(The problem): Of all the lines below, return only those starting with the line holding "3 małe świnki. Dotykam, czytam, poznaję" and going on through the line holding "Opracowanie Zbiorowe", exactly as written.

(Supplied records):
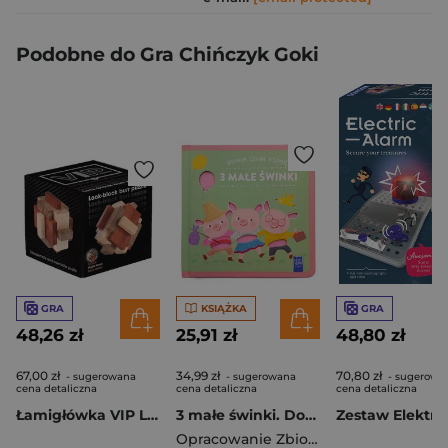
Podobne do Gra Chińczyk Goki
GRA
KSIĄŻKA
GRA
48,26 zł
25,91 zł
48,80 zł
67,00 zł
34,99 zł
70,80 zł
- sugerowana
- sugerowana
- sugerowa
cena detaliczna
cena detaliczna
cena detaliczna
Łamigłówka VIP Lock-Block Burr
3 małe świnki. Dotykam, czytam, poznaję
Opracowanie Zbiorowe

--

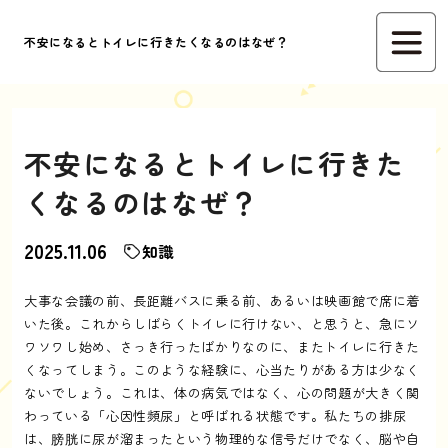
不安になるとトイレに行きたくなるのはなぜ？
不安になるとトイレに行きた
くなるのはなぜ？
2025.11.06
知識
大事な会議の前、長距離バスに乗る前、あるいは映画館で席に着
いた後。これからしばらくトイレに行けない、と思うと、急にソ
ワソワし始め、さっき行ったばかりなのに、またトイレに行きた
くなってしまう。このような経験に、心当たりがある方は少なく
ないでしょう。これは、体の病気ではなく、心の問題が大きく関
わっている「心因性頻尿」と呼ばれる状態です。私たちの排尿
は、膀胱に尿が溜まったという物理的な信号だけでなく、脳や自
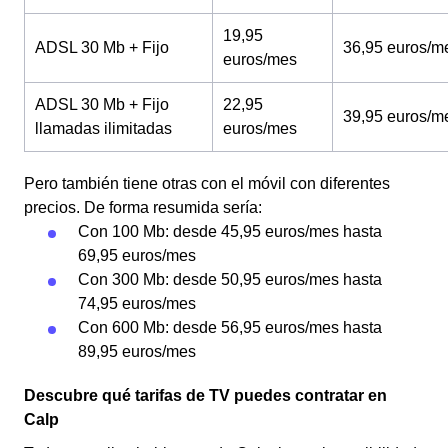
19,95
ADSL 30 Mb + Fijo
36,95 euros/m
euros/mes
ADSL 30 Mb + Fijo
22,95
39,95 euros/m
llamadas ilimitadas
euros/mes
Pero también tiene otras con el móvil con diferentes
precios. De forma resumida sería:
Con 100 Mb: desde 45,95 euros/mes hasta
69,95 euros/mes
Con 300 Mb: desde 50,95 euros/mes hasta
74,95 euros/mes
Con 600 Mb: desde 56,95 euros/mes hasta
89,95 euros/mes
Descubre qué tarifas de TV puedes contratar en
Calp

--

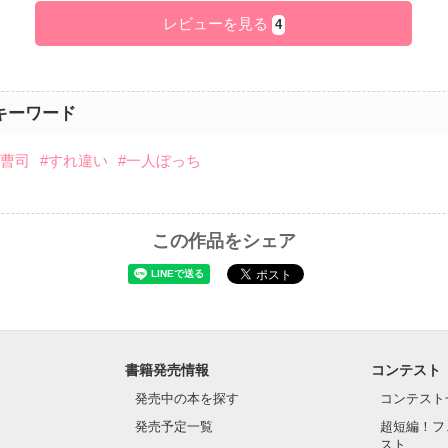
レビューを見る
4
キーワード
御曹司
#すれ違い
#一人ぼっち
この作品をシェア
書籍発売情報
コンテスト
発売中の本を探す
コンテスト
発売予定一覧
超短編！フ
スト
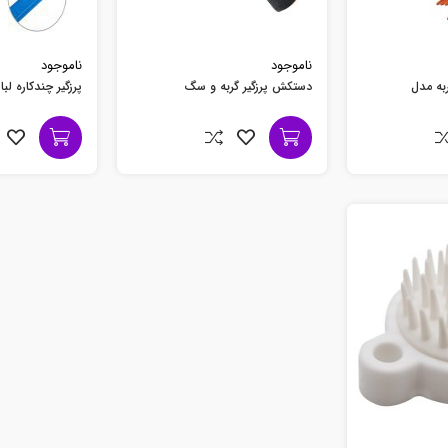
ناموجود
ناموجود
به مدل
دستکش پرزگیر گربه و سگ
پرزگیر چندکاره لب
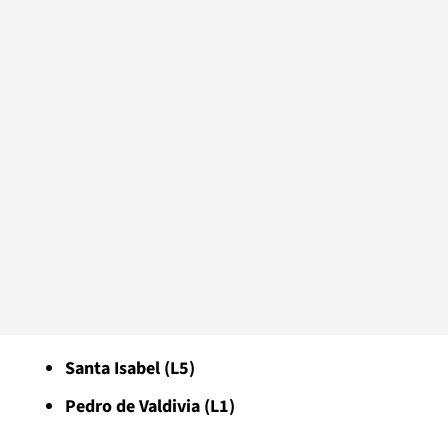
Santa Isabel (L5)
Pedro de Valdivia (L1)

(Answer for the task):
3 małe świnki. Dotykam, czytam, poznaję
Opracowanie Zbiorowe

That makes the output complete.